Plötzlich schrillte das Telefon auf dem kleinen Tischchen am Fenster. Elise zuckte zusammen und starrte entsetzt auf den schwarzen Apparat. Immer wieder schlug die Glocke an, ehe die junge Frau es wagte, den Hörer von der Gabel zu nehmen.

»Ja, bitte!«

»Ich möchte Frau Schwindt sprechen.«

Es war eine leise, fast flüsternde Männerstimme, von der Elise das unbestimmte Gefühl hatte, sie schon irgendwo einmal gehört zu haben.

»Ich bin selbst am Telefon.«

»Ich besitze ein paar Briefe von Ihnen, die einmal Herrn von Holtern gehört haben.«

Elise ließ erschüttert den Hörer sinken und klammerte sich wie hilfesuchend an die breite Sessellehne. Sie versuchte verzweifelt, ihre Gedanken zu ordnen; aber in ihr war eine schmerzhafte Leere, sie konnte zu keinem Entschluß kommen.

Beinahe mechanisch legte sie den Hörer wieder auf die Gabel und kauerte sich in den Sessel.

Immer noch schien die Sonne im Park, und die Zweige der alten Bäume bewegten sich leicht. Da draußen schien das Leben stillzustehen, während sie hier von einem Entsetzen in das andere gepeitscht wurde.
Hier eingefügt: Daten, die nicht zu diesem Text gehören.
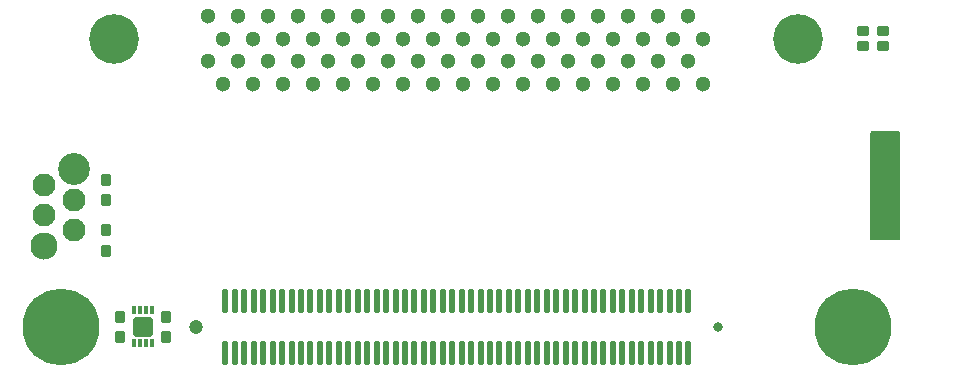
<source format=gts>
G04 #@! TF.GenerationSoftware,KiCad,Pcbnew,8.0.6*
G04 #@! TF.CreationDate,2024-11-07T02:26:58-08:00*
G04 #@! TF.ProjectId,hvd-68-hd,6876642d-3638-42d6-9864-2e6b69636164,1*
G04 #@! TF.SameCoordinates,Original*
G04 #@! TF.FileFunction,Soldermask,Top*
G04 #@! TF.FilePolarity,Negative*
%FSLAX46Y46*%
G04 Gerber Fmt 4.6, Leading zero omitted, Abs format (unit mm)*
G04 Created by KiCad (PCBNEW 8.0.6) date 2024-11-07 02:26:58*
%MOMM*%
%LPD*%
G01*
G04 APERTURE LIST*
G04 Aperture macros list*
%AMRoundRect*
0 Rectangle with rounded corners*
0 $1 Rounding radius*
0 $2 $3 $4 $5 $6 $7 $8 $9 X,Y pos of 4 corners*
0 Add a 4 corners polygon primitive as box body*
4,1,4,$2,$3,$4,$5,$6,$7,$8,$9,$2,$3,0*
0 Add four circle primitives for the rounded corners*
1,1,$1+$1,$2,$3*
1,1,$1+$1,$4,$5*
1,1,$1+$1,$6,$7*
1,1,$1+$1,$8,$9*
0 Add four rect primitives between the rounded corners*
20,1,$1+$1,$2,$3,$4,$5,0*
20,1,$1+$1,$4,$5,$6,$7,0*
20,1,$1+$1,$6,$7,$8,$9,0*
20,1,$1+$1,$8,$9,$2,$3,0*%
G04 Aperture macros list end*
%ADD10C,0.800000*%
%ADD11C,1.200000*%
%ADD12RoundRect,0.125000X0.125000X0.925000X-0.125000X0.925000X-0.125000X-0.925000X0.125000X-0.925000X0*%
%ADD13RoundRect,0.225000X0.225000X-0.275000X0.225000X0.275000X-0.225000X0.275000X-0.225000X-0.275000X0*%
%ADD14RoundRect,0.225000X-0.225000X0.275000X-0.225000X-0.275000X0.225000X-0.275000X0.225000X0.275000X0*%
%ADD15C,1.300000*%
%ADD16C,4.200000*%
%ADD17RoundRect,0.225000X0.275000X0.225000X-0.275000X0.225000X-0.275000X-0.225000X0.275000X-0.225000X0*%
%ADD18RoundRect,0.225000X-0.275000X-0.225000X0.275000X-0.225000X0.275000X0.225000X-0.275000X0.225000X0*%
%ADD19C,6.500000*%
%ADD20RoundRect,0.062500X0.137500X-0.287500X0.137500X0.287500X-0.137500X0.287500X-0.137500X-0.287500X0*%
%ADD21RoundRect,0.265625X0.584375X-0.584375X0.584375X0.584375X-0.584375X0.584375X-0.584375X-0.584375X0*%
%ADD22C,2.300000*%
%ADD23C,2.700000*%
%ADD24C,1.950000*%
G04 APERTURE END LIST*
D10*
G04 #@! TO.C,J1*
X-15400000Y4000000D03*
D11*
X-59600000Y4000000D03*
D12*
X-57100000Y1800000D03*
X-57100000Y6200000D03*
X-56300000Y1800001D03*
X-56300000Y6199999D03*
X-55500000Y1800000D03*
X-55500000Y6200000D03*
X-54700001Y1800000D03*
X-54700001Y6200000D03*
X-53900000Y1800000D03*
X-53900000Y6200000D03*
X-53100000Y1800000D03*
X-53100000Y6200000D03*
X-52299999Y1800000D03*
X-52299999Y6200000D03*
X-51500000Y1800000D03*
X-51500000Y6200000D03*
X-50700000Y1800001D03*
X-50700000Y6199999D03*
X-49900000Y1800000D03*
X-49900000Y6200000D03*
X-49100000Y1800000D03*
X-49100000Y6200000D03*
X-48300000Y1800000D03*
X-48300000Y6200000D03*
X-47500000Y1800000D03*
X-47500000Y6200000D03*
X-46699999Y1800000D03*
X-46699999Y6200000D03*
X-45900000Y1800000D03*
X-45900000Y6200000D03*
X-45100000Y1800001D03*
X-45100000Y6199999D03*
X-44300000Y1800000D03*
X-44300000Y6200000D03*
X-43500000Y1800000D03*
X-43500000Y6200000D03*
X-42700000Y1800000D03*
X-42700000Y6200000D03*
X-41900000Y1800000D03*
X-41900000Y6200000D03*
X-41099999Y1800000D03*
X-41099999Y6200000D03*
X-40300000Y1800000D03*
X-40300000Y6200000D03*
X-39500000Y1800001D03*
X-39500000Y6199999D03*
X-38700000Y1800000D03*
X-38700000Y6200000D03*
X-37900000Y1800000D03*
X-37900000Y6200000D03*
X-37100000Y1800000D03*
X-37100000Y6200000D03*
X-36300000Y1800000D03*
X-36300000Y6200000D03*
X-35500000Y1800001D03*
X-35500000Y6199999D03*
X-34700000Y1800000D03*
X-34700000Y6200000D03*
X-33900001Y1800000D03*
X-33900001Y6200000D03*
X-33100000Y1800000D03*
X-33100000Y6200000D03*
X-32300000Y1800000D03*
X-32300000Y6200000D03*
X-31500000Y1800000D03*
X-31500000Y6200000D03*
X-30700000Y1800000D03*
X-30700000Y6200000D03*
X-29900000Y1800001D03*
X-29900000Y6199999D03*
X-29100000Y1800000D03*
X-29100000Y6200000D03*
X-28300001Y1800000D03*
X-28300001Y6200000D03*
X-27500000Y1800000D03*
X-27500000Y6200000D03*
X-26700000Y1800000D03*
X-26700000Y6200000D03*
X-25900000Y1800000D03*
X-25900000Y6200000D03*
X-25100000Y1800000D03*
X-25100000Y6200000D03*
X-24300000Y1800001D03*
X-24300000Y6199999D03*
X-23500000Y1800000D03*
X-23500000Y6200000D03*
X-22700001Y1800000D03*
X-22700001Y6200000D03*
X-21900000Y1800000D03*
X-21900000Y6200000D03*
X-21100000Y1800000D03*
X-21100000Y6200000D03*
X-20299999Y1800000D03*
X-20299999Y6200000D03*
X-19500000Y1800000D03*
X-19500000Y6200000D03*
X-18700000Y1800001D03*
X-18700000Y6199999D03*
X-17900000Y1800000D03*
X-17900000Y6200000D03*
G04 #@! TD*
D13*
G04 #@! TO.C,R3*
X-67200000Y10450000D03*
X-67200000Y12150000D03*
G04 #@! TD*
D14*
G04 #@! TO.C,R2*
X-67200000Y16450000D03*
X-67200000Y14750000D03*
G04 #@! TD*
D15*
G04 #@! TO.C,J4*
X-58550000Y26484001D03*
X-57280000Y24579001D03*
X-56010000Y26484001D03*
X-54740000Y24579000D03*
X-53470000Y26484001D03*
X-52199999Y24579001D03*
X-50930000Y26484000D03*
X-49659999Y24579000D03*
X-48390000Y26484001D03*
X-47119999Y24579000D03*
X-45850000Y26484001D03*
X-44579998Y24579000D03*
X-43310000Y26484001D03*
X-42039999Y24579001D03*
X-40770000Y26484000D03*
X-39499999Y24579000D03*
X-38230000Y26484000D03*
X-36959999Y24579000D03*
X-35690000Y26484001D03*
X-34420000Y24579001D03*
X-33150000Y26484001D03*
X-31880000Y24579000D03*
X-30610000Y26484001D03*
X-29339998Y24579000D03*
X-28070000Y26484000D03*
X-26799999Y24579000D03*
X-25530000Y26484001D03*
X-24259999Y24579000D03*
X-22990000Y26484001D03*
X-21719998Y24579000D03*
X-20450000Y26484001D03*
X-19179999Y24579001D03*
X-17910000Y26484000D03*
X-16639999Y24579000D03*
X-58550000Y30294000D03*
X-57280000Y28388999D03*
X-56010000Y30294000D03*
X-54740000Y28389000D03*
X-53470000Y30294000D03*
X-52200000Y28389000D03*
X-50930000Y30294000D03*
X-49660000Y28389000D03*
X-48390000Y30294000D03*
X-47120000Y28389000D03*
X-45850000Y30294000D03*
X-44580000Y28388999D03*
X-43310000Y30294000D03*
X-42040000Y28389000D03*
X-40770000Y30294000D03*
X-39500000Y28389000D03*
X-38230000Y30294000D03*
X-36960000Y28389000D03*
X-35690000Y30294000D03*
X-34420000Y28388999D03*
X-33150000Y30294000D03*
X-31880000Y28389000D03*
X-30610000Y30294000D03*
X-29340000Y28389000D03*
X-28070000Y30294000D03*
X-26800000Y28389000D03*
X-25530000Y30294000D03*
X-24260000Y28389000D03*
X-22990000Y30294000D03*
X-21720000Y28388999D03*
X-20450000Y30294000D03*
X-19180000Y28389000D03*
X-17910000Y30294000D03*
X-16640000Y28389000D03*
D16*
X-8639001Y28389000D03*
X-66550000Y28388999D03*
G04 #@! TD*
D13*
G04 #@! TO.C,C1*
X-66050000Y3150000D03*
X-66050000Y4850000D03*
G04 #@! TD*
D17*
G04 #@! TO.C,R4*
X-1450000Y27750000D03*
X-3150000Y27750000D03*
G04 #@! TD*
D18*
G04 #@! TO.C,C2*
X-3150000Y29050000D03*
X-1450000Y29050000D03*
G04 #@! TD*
D19*
G04 #@! TO.C,H4*
X-4000000Y4000000D03*
G04 #@! TD*
D13*
G04 #@! TO.C,R1*
X-62150000Y3150000D03*
X-62150000Y4850000D03*
G04 #@! TD*
D20*
G04 #@! TO.C,U1*
X-64850001Y2600000D03*
X-64350000Y2600000D03*
X-63850000Y2600000D03*
X-63349999Y2600000D03*
X-63349999Y5400000D03*
X-63850000Y5400000D03*
X-64350000Y5400000D03*
X-64850001Y5400000D03*
D21*
X-64100000Y4000000D03*
G04 #@! TD*
D22*
G04 #@! TO.C,J3*
X-72440000Y10870000D03*
D23*
X-69900000Y17340000D03*
D24*
X-72440000Y16010000D03*
X-69900000Y14740000D03*
X-72440000Y13470000D03*
X-69900000Y12200000D03*
G04 #@! TD*
D19*
G04 #@! TO.C,H3*
X-71000000Y4000000D03*
G04 #@! TD*
G36*
X-56961Y20530315D02*
G01*
X-11206Y20477511D01*
X0Y20426000D01*
X0Y11474000D01*
X-19685Y11406961D01*
X-72489Y11361206D01*
X-124000Y11350000D01*
X-2376000Y11350000D01*
X-2443039Y11369685D01*
X-2488794Y11422489D01*
X-2500000Y11474000D01*
X-2500000Y20426000D01*
X-2480315Y20493039D01*
X-2427511Y20538794D01*
X-2376000Y20550000D01*
X-124000Y20550000D01*
X-56961Y20530315D01*
G37*
M02*

</source>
Hell schlug die Telefonglocke an.

Elise verbarg ihre Hände auf dem Rücken und lehnte sich tief in den Sessel. Nichts in der Welt konnte sie zwingen, den Hörer abzunehmen und anzuhören, was ihr die böse Stimme zu sagen hatte.

In kurzen Abständen schrillte die Klingel.

Immer wieder. Minutenlang.

Wahrscheinlich würde man im Hause darauf aufmerksam werden. Und Gerhard? Vielleicht war er schon wieder zu Hause. Seine immer wache Eifersucht würde sofort das Richtige vermuten.

Vorsichtig legte Elise ein Kissen über den Apparat und starrte dann in den Park hinaus, als ginge sie das Klingeln nichts mehr an.